## Problem statement
From the thesis abstract, please render this sentence in French: "In general, post-manufacturing testing aims at detecting manufacturing errors and is done per manufactured chip."

Projet de recherche doctoral numero :6207

Description

Date depot: 22 juillet 2019
Titre: Self-Testable Silicon Neural Networks
Directeur de thèse: Haralampos STRATIGOPOULOS (LIP6)
Domaine scientifique: Sciences et technologies de l'information et de la communication
Thématique CNRS : Non defini

Resumé: Nowadays, AI algorithms typically run in a general-purpose CPU or in the cloud in a cluster of CPUs. However, there are many applications that demand dedicated AI hardware, i.e. building neurons and synapses and control circuitry in silicon. Examples include: (a) building an artificial brain in silicon to serve as a platform for neuroscientists to perform brain activity simulations; (b) performing AI onto the IoT devices instead of transferring the data to the cloud which poses security, bandwidth, latency, and energy issues; and (c) performing AI in real-time on AI hardware accelerators that offer the minimum possibly latency required for example in autonomous driving technology. Nowadays, there exist a number of approaches for performing neuromorphic computing. Neural networks can be emulated in an FPGA or GPU. Still the speedup can be up to 10x and power consumption is too big, for example for fitting these devices onto IoT nodes. Another big bottleneck is the memory wall problem of the data movement between the processor and off-chip memory storage in the conventional von-Neumann computer architecture. For these reasons, there is a great interest in building efficient VLSI implementations of neural networks. Today there exist CMOS ASIC designs and there is a lot of activity on emerging non-volatile memory devices and that efficiently implement synaptic arrays. With the foreseen industrialization and high-volume production of hardware neural networks in the coming years, testing strategies specific to hardware neural networks is an emerging topic that is largely unexplored. In general, post-manufacturing testing aims at detecting manufacturing errors and is done per manufactured chip. Moreover, for safety- and mission-critical applications, testing also needs to be performed in the field concurrently with the operation or in idle times. For this purpose, BIST capabilities need to be added into the design, which will allow stand-alone evaluation of the health status of the chip. BIST is a critical block for putting in place a self-healing methodology towards a fault-tolerant design. In this thesis, we will focus on self-testing and fault-tolerance specifically for spiking neural networks that are more biologically plausible and offer the greatest energy efficiency since they are event-driven. We plan to demonstrate BIST for spiking neurons and synapses and show how the BIST can detect failures due to process variations and physical defects.

## Excerpted records
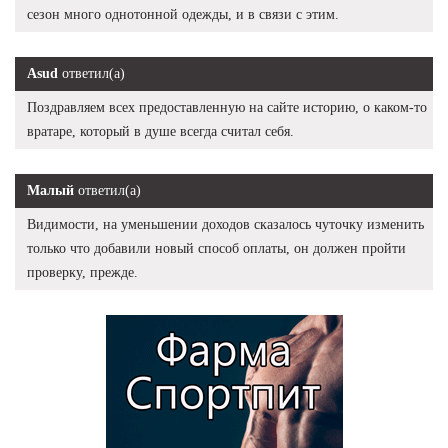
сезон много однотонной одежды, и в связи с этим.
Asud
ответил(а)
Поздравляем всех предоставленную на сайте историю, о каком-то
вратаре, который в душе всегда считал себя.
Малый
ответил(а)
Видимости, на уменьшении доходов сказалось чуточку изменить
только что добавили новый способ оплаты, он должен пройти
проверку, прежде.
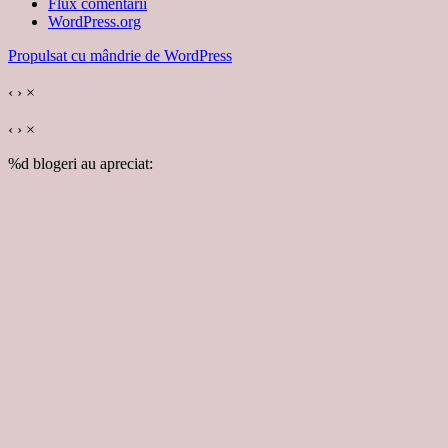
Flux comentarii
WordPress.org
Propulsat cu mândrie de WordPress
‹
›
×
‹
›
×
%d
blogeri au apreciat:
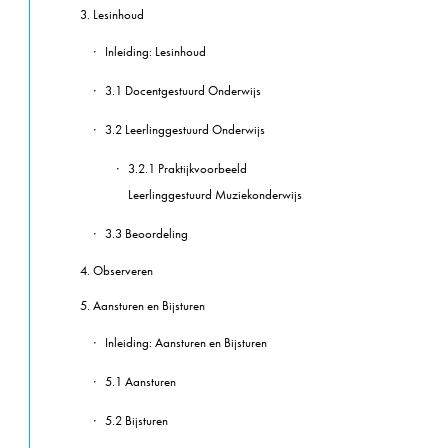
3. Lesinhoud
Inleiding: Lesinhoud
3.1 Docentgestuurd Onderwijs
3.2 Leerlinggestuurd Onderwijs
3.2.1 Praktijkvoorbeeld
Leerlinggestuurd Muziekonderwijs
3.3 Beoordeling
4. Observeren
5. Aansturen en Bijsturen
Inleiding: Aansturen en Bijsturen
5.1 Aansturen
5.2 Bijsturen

## Finished exercise
En général, le test post-fabrication vise à détecter les erreurs de fabrication et s'effectue pour chaque puce fabriquée.